(Data shown):
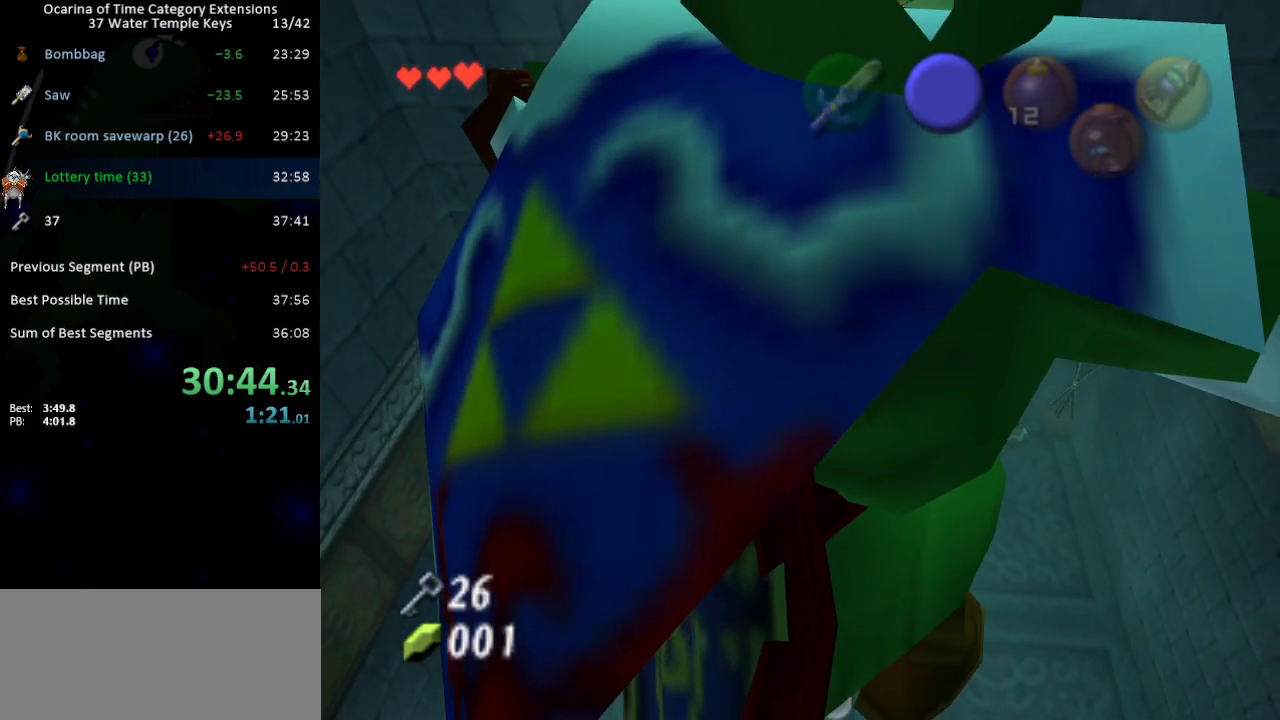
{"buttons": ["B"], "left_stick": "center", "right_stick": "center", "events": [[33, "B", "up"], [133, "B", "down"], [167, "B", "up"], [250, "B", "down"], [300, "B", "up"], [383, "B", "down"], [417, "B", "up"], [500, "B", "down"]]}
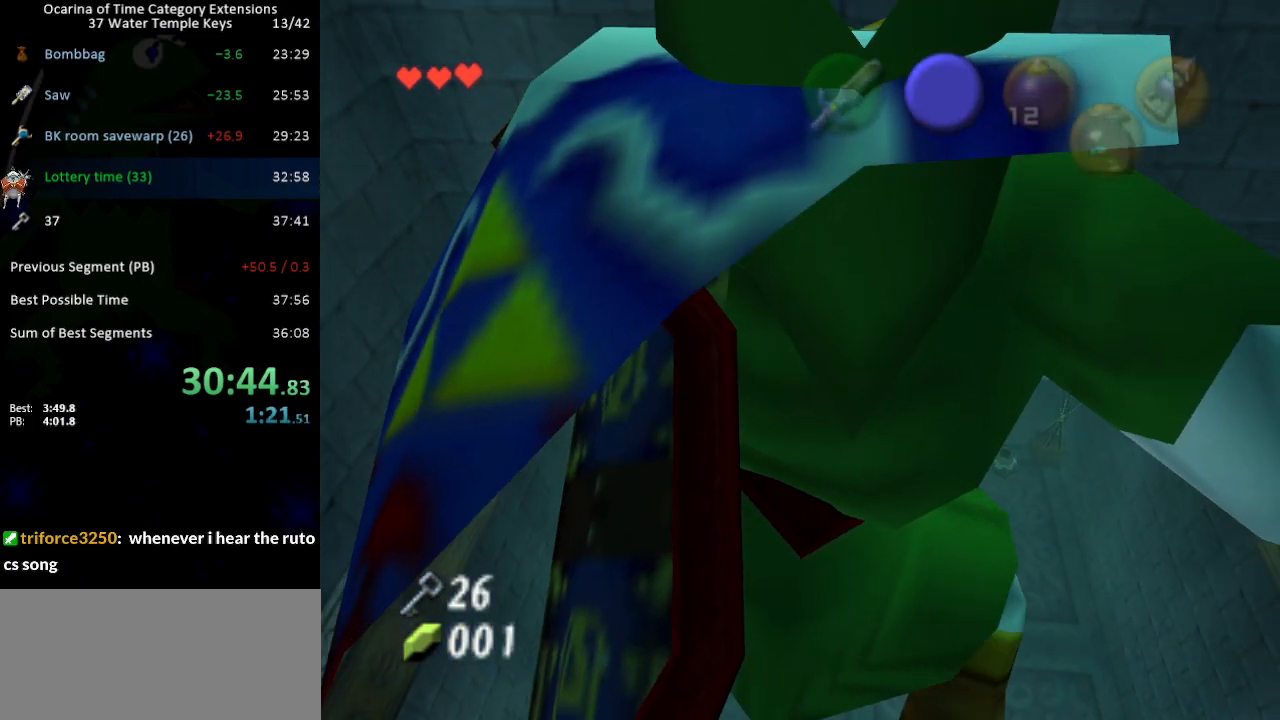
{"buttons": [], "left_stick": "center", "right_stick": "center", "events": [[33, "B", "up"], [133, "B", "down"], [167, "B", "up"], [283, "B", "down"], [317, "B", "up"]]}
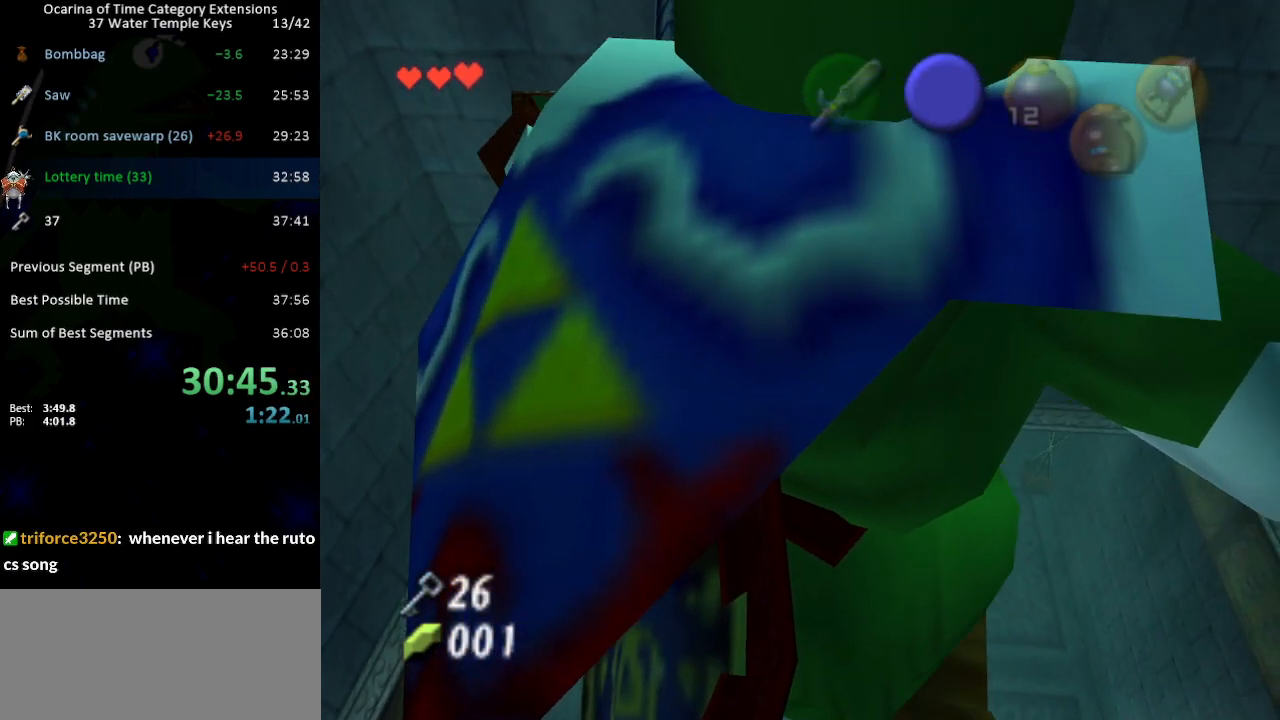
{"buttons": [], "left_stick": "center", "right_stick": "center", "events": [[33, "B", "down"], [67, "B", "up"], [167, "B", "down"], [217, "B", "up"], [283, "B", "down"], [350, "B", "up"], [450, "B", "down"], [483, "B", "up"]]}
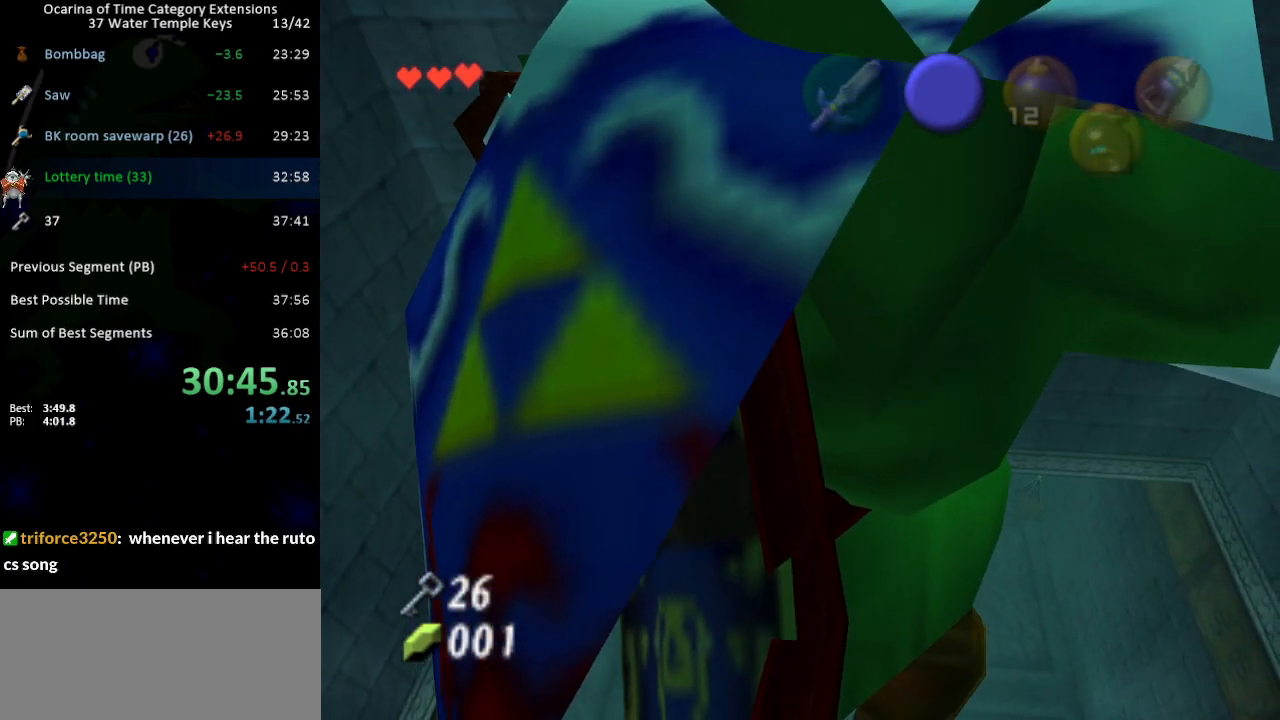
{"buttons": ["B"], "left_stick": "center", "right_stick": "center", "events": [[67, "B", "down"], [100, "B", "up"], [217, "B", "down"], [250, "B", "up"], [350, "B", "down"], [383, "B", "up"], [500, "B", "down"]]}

(Your instructions):
Restate all of the material above word for word. Pictures do not belong in it.

(Exercise response):
{"buttons": ["B"], "left_stick": "center", "right_stick": "center", "events": [[33, "B", "up"], [133, "B", "down"], [167, "B", "up"], [250, "B", "down"], [300, "B", "up"], [383, "B", "down"], [417, "B", "up"], [500, "B", "down"]]}
{"buttons": [], "left_stick": "center", "right_stick": "center", "events": [[33, "B", "up"], [133, "B", "down"], [167, "B", "up"], [283, "B", "down"], [317, "B", "up"]]}
{"buttons": [], "left_stick": "center", "right_stick": "center", "events": [[33, "B", "down"], [67, "B", "up"], [167, "B", "down"], [217, "B", "up"], [283, "B", "down"], [350, "B", "up"], [450, "B", "down"], [483, "B", "up"]]}
{"buttons": ["B"], "left_stick": "center", "right_stick": "center", "events": [[67, "B", "down"], [100, "B", "up"], [217, "B", "down"], [250, "B", "up"], [350, "B", "down"], [383, "B", "up"], [500, "B", "down"]]}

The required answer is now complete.